14 Maggio 2021 - Ultimo aggiornamento il: 14 Maggio 2021 alle 19:15:24

Cronaca

Va al cimitero e trova il suo loculo occupato da un altro

Scatta la denuncia nei confronti del Comune che non ha vigilato


MANDURIA – La storia ha dell’incredibile, ma potrebbe accadere a chiunque.

I fatti riguardano la gestione dei loculi cimiteriali. Una signora scopre, quasi per caso, che a sua insaputa qualcuno ha occupato il suo posto nella cappella funeraria di famiglia e scatta la denuncia.

Una storia che vede coinvolto anche il Comune. Questi i fatti che risalgono a qualche mese fa.

La signora, in occasione di una delle visite che abitualmente esegue al cimitero, si è accorta che il loculo a lei intestato era stato occupato da un famigliare deceduto e con il quale non sembrerebbero esserci buoni rapporti.

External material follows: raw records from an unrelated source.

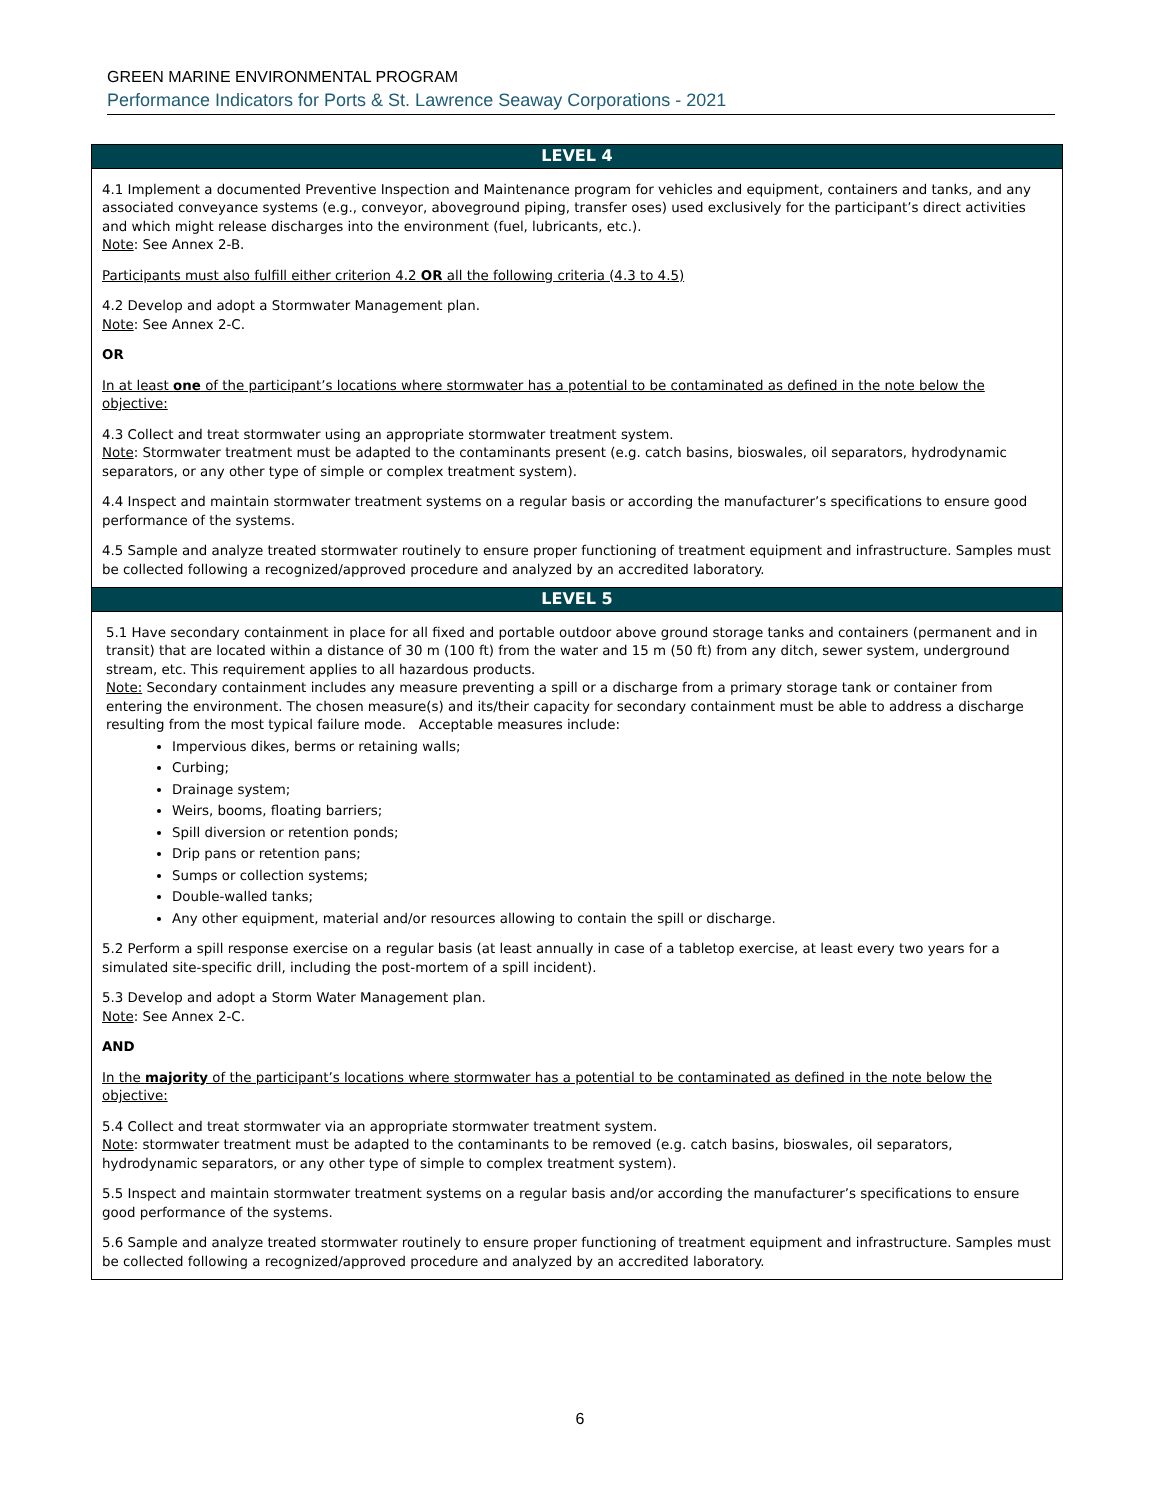GREEN MARINE ENVIRONMENTAL PROGRAM
Performance Indicators for Ports & St. Lawrence Seaway Corporations - 2021
| LEVEL 4 |
| --- |
| 4.1 Implement a documented Preventive Inspection and Maintenance program for vehicles and equipment, containers and tanks, and any associated conveyance systems (e.g., conveyor, aboveground piping, transfer oses) used exclusively for the participant’s direct activities and which might release discharges into the environment (fuel, lubricants, etc.). Note : See Annex 2-B. Participants must also fulfill either criterion 4.2 OR all the following criteria (4.3 to 4.5) 4.2 Develop and adopt a Stormwater Management plan. Note : See Annex 2-C. OR In at least one of the participant’s locations where stormwater has a potential to be contaminated as defined in the note below the objective: 4.3 Collect and treat stormwater using an appropriate stormwater treatment system. Note : Stormwater treatment must be adapted to the contaminants present (e.g. catch basins, bioswales, oil separators, hydrodynamic separators, or any other type of simple or complex treatment system). 4.4 Inspect and maintain stormwater treatment systems on a regular basis or according the manufacturer’s specifications to ensure good performance of the systems. 4.5 Sample and analyze treated stormwater routinely to ensure proper functioning of treatment equipment and infrastructure. Samples must be collected following a recognized/approved procedure and analyzed by an accredited laboratory. |
| LEVEL 5 |
| 5.1 Have secondary containment in place for all fixed and portable outdoor above ground storage tanks and containers (permanent and in transit) that are located within a distance of 30 m (100 ft) from the water and 15 m (50 ft) from any ditch, sewer system, underground stream, etc. This requirement applies to all hazardous products. Note: Secondary containment includes any measure preventing a spill or a discharge from a primary storage tank or container from entering the environment. The chosen measure(s) and its/their capacity for secondary containment must be able to address a discharge resulting from the most typical failure mode. Acceptable measures include: Impervious dikes, berms or retaining walls; Curbing; Drainage system; Weirs, booms, floating barriers; Spill diversion or retention ponds; Drip pans or retention pans; Sumps or collection systems; Double-walled tanks; Any other equipment, material and/or resources allowing to contain the spill or discharge. 5.2 Perform a spill response exercise on a regular basis (at least annually in case of a tabletop exercise, at least every two years for a simulated site-specific drill, including the post-mortem of a spill incident). 5.3 Develop and adopt a Storm Water Management plan. Note : See Annex 2-C. AND In the majority of the participant’s locations where stormwater has a potential to be contaminated as defined in the note below the objective: 5.4 Collect and treat stormwater via an appropriate stormwater treatment system. Note : stormwater treatment must be adapted to the contaminants to be removed (e.g. catch basins, bioswales, oil separators, hydrodynamic separators, or any other type of simple to complex treatment system). 5.5 Inspect and maintain stormwater treatment systems on a regular basis and/or according the manufacturer’s specifications to ensure good performance of the systems. 5.6 Sample and analyze treated stormwater routinely to ensure proper functioning of treatment equipment and infrastructure. Samples must be collected following a recognized/approved procedure and analyzed by an accredited laboratory. |
6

E’ scattata immediatamente la diffida nei confronti di chi aveva fatto occupare abusivamente il suo posto al cimitero. Ma non si è mosso nulla. A quel punto l’anziana signora, una ottantenne manduriana, si è rivolta al Comune presentando denuncia contro il mancato controllo delle sepolture. In Municipio è già arrivato l’atto di citazione a seguito del quale l’amministrazione, guidata dal sindaco Roberto Massafra, ha affiato l’incarico difensivo all’avvocato Dario Basile Il legale dovrà assumere le difese del Comune dinanzi al giudice in occasione dell’udienza già fissata presso il Tribunale di Taranto per il prossimo 20 maggio.

Una storia che ha fatto presto il giro del paese e che sta alimentando le polemiche verso la gestione del cimitero comunale dove già
in passato si era registrato un fatto simile. 

Nell’agosto scorso un altro anziano aveva presentato esposto contro il Comune. A quel tempo i fatti riguardavano l’occupazione abusiva di una celletta che a suo tempo l’anziano aveva regolarmente acquistato. Anche in quel caso la scoperta occasionale durante la riesumazione di un familiare. Anche in quel caso ci fu prima un confronto formale con l’amministrazione comunale, ma dinanzi al silenzio seguito alle prime rassicurazioni, l’anziano è dovuto ricorrere alle vie legali.